The hierarchy comes from first setting out goals before starting the design. So, for the boxes, it was "how do I make the data more compact?" For other projects, it might be "how do I simplify what's considered 'the standard'? I discuss one such "standard" at length at this Web site: http://acg.media.mit.edu/people/fry/cartography/.
F. F. I always wonder about how certain sorts of graphical representations in science become "standard." My own opinion is that many exist because few scientists have taken the time and trouble to consider whether these standard representations are really the best way to communicate various data or ideas. It is probably an issue of time. After all, scientists are busy enough just collecting the data. Do you think that developing the best ways to represent data should also be part of the curriculum?
B. F. I absolutely think it's a time issue. For those who’d rather improve things, it's just an issue of "where do I start?" However, I think that "visual literacy" is just as important (if not more important) than the sort of writing literacy that's expected of scientists. The level of writing in a scientific journal far exceeds that of the visuals that support it—and I think the visual standard should be higher.
F. F. Do you think it would be valuable to invite the nonscientist into the conversation?
B. F. It all depends on the audience you're trying to reach. When I'm developing projects for nonscientists, I need to spend a lot of time with them to see how they relate to things. Trying to reach broader audiences, whether for children's education or just keeping adults interested in science, poses an entire additional set of problems.
F. F. How important are aesthetics in your designs?

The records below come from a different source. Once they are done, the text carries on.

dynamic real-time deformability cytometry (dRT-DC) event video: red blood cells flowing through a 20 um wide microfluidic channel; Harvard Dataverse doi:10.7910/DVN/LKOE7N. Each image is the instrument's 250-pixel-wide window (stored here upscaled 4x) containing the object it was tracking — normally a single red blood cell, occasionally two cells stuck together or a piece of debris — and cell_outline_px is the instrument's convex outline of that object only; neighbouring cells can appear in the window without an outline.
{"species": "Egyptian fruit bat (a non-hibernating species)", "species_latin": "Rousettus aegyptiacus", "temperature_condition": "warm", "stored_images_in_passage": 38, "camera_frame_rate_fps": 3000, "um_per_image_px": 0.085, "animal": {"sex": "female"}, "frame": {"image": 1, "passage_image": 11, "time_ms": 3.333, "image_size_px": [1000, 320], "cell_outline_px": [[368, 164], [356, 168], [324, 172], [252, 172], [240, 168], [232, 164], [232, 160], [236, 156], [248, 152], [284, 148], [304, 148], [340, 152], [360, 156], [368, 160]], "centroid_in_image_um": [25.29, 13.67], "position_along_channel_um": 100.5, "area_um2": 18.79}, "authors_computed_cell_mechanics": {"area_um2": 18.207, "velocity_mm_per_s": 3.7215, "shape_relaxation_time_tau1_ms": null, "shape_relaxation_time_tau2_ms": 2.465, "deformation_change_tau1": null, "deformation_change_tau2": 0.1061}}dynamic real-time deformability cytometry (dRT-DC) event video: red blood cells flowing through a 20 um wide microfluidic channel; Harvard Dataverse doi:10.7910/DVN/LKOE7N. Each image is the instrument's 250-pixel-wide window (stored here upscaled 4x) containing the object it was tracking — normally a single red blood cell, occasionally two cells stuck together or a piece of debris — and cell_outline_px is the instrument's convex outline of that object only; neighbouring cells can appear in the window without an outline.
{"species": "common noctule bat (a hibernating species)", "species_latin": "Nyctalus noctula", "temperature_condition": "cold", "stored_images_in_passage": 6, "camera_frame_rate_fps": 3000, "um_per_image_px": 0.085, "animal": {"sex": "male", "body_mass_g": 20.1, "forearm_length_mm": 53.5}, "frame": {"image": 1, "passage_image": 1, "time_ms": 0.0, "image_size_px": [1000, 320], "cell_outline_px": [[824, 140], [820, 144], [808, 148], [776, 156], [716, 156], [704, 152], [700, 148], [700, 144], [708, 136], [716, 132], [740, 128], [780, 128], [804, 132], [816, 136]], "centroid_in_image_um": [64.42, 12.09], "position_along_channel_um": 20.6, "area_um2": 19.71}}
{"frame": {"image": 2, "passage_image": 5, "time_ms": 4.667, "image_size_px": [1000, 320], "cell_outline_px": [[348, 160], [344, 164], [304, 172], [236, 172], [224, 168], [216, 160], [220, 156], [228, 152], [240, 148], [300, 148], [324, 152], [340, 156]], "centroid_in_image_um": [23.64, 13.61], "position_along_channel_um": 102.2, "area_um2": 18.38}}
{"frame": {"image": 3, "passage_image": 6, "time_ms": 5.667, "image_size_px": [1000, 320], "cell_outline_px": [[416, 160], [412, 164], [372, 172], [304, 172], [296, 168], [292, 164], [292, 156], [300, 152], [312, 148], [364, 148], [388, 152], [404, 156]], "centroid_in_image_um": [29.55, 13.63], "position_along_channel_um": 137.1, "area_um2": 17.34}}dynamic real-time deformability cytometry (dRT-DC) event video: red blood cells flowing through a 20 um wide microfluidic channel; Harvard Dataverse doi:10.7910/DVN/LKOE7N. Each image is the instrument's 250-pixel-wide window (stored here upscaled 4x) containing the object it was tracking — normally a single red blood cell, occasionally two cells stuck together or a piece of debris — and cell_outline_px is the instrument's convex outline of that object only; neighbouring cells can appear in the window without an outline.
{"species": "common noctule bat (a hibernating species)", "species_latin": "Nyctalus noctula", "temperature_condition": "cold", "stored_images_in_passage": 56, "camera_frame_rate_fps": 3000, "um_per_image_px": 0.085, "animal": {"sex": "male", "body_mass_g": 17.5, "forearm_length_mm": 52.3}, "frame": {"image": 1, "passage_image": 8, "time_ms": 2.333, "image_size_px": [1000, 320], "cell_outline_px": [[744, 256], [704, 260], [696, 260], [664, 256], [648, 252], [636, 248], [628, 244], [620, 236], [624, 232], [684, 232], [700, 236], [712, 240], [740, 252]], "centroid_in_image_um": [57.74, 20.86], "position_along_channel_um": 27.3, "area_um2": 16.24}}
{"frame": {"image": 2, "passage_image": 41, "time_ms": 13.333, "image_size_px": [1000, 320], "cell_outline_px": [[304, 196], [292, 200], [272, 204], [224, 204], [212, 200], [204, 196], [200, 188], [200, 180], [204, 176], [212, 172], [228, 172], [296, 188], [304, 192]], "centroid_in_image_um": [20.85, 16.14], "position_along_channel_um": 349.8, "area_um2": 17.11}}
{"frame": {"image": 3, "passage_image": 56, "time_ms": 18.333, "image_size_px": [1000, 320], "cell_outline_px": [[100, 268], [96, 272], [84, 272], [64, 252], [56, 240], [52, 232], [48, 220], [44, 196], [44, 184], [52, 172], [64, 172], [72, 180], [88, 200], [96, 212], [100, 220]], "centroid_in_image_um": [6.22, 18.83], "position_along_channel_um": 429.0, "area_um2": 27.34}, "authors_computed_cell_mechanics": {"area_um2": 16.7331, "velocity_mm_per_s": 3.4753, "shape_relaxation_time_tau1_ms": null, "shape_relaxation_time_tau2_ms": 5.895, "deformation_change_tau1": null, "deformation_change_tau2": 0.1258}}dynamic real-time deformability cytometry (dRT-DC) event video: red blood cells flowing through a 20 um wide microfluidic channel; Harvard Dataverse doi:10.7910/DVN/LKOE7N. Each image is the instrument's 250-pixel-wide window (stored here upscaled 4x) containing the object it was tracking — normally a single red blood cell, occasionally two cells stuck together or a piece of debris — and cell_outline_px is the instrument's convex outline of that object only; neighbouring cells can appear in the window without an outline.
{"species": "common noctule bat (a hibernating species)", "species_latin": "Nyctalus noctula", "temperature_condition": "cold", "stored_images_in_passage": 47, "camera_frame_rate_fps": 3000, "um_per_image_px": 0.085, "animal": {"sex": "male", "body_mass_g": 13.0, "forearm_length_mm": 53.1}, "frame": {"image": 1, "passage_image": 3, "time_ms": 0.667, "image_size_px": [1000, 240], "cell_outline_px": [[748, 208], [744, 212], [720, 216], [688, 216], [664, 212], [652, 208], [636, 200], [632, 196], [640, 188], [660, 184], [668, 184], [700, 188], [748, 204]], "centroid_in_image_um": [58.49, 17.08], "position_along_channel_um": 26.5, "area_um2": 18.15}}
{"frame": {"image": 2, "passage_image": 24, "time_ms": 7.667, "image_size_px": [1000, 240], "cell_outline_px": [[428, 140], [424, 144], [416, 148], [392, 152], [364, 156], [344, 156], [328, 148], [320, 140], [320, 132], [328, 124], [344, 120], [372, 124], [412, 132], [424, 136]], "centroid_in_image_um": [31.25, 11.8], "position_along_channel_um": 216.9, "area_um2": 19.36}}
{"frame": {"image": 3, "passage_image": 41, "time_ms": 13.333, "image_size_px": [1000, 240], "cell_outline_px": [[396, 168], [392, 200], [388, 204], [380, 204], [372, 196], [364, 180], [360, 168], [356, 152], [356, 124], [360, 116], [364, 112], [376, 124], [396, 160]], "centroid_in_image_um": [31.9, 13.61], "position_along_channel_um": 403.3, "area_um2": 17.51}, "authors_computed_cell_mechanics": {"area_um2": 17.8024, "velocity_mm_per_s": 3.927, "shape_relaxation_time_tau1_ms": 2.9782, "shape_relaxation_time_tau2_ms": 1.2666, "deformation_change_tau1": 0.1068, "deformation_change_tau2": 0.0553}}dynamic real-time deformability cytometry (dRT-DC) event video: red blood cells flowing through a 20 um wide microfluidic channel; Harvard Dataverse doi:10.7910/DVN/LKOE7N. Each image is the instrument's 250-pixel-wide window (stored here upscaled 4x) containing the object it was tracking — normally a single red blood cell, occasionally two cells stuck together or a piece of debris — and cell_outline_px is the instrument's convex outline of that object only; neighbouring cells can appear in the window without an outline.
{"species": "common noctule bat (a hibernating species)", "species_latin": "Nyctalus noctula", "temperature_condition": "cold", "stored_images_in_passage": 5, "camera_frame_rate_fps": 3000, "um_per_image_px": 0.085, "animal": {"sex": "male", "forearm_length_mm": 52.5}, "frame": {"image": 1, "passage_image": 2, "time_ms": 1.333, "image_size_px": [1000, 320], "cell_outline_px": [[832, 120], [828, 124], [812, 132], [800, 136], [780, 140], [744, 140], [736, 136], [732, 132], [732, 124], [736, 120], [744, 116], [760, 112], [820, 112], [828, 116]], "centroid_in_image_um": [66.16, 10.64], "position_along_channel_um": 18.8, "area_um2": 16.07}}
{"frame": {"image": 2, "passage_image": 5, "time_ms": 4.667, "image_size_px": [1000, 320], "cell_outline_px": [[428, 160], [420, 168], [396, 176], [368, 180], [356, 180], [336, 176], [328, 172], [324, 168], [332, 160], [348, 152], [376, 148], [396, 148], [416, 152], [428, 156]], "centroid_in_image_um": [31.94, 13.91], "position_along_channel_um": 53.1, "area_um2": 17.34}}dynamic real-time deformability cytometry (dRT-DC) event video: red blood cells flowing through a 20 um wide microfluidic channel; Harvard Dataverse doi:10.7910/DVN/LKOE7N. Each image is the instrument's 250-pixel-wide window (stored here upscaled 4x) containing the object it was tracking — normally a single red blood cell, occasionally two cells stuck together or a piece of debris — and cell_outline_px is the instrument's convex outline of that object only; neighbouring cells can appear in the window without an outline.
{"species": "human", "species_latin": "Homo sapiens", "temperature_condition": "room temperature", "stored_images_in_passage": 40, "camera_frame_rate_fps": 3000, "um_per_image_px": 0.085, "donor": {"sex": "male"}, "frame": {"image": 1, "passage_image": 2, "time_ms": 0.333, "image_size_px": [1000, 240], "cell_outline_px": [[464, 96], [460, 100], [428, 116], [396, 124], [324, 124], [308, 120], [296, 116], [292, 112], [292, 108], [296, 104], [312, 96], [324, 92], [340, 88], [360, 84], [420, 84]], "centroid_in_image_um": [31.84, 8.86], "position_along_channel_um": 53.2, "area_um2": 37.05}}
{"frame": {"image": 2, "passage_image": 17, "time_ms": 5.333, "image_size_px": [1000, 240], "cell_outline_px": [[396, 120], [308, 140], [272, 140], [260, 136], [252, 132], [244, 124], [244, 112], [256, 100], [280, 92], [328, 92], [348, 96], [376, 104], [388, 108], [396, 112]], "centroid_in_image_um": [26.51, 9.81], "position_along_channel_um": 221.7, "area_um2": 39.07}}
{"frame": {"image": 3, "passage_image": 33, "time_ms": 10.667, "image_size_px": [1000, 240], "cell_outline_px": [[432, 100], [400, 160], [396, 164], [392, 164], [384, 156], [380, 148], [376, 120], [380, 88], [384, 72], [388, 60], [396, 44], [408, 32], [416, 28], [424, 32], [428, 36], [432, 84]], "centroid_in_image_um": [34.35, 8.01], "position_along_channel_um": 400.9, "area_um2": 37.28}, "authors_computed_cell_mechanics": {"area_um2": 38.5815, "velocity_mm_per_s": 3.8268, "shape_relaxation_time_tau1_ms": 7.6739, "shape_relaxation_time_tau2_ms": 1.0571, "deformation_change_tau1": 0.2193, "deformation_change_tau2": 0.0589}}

B.F. Very. I believe that aesthetics are very important to understanding data and are too often treated as window dressing. For me, aesthetics have to do with clarity and simplicity, which help significantly in the understanding of a piece of work. This is not to say that diagrams need to be sophisticated and high-tech. It's simply that the purely aesthetic aspects should be heeded as part of the whole, rather than belittled as a way to make things "pretty."
F. F. I know that some of your maps are displayed as art. Is that your intention?
B. F. So far as it is possible, I'd love for my work to exist as useful artifacts that can be used by scientists but also enjoyed by a more general public in other settings like galleries. In the latter case, I want to get people intrigued by what's there, to encourage them to find out more. I find the subject matter fascinating, so if I can inspire that in anyone else, what could be better?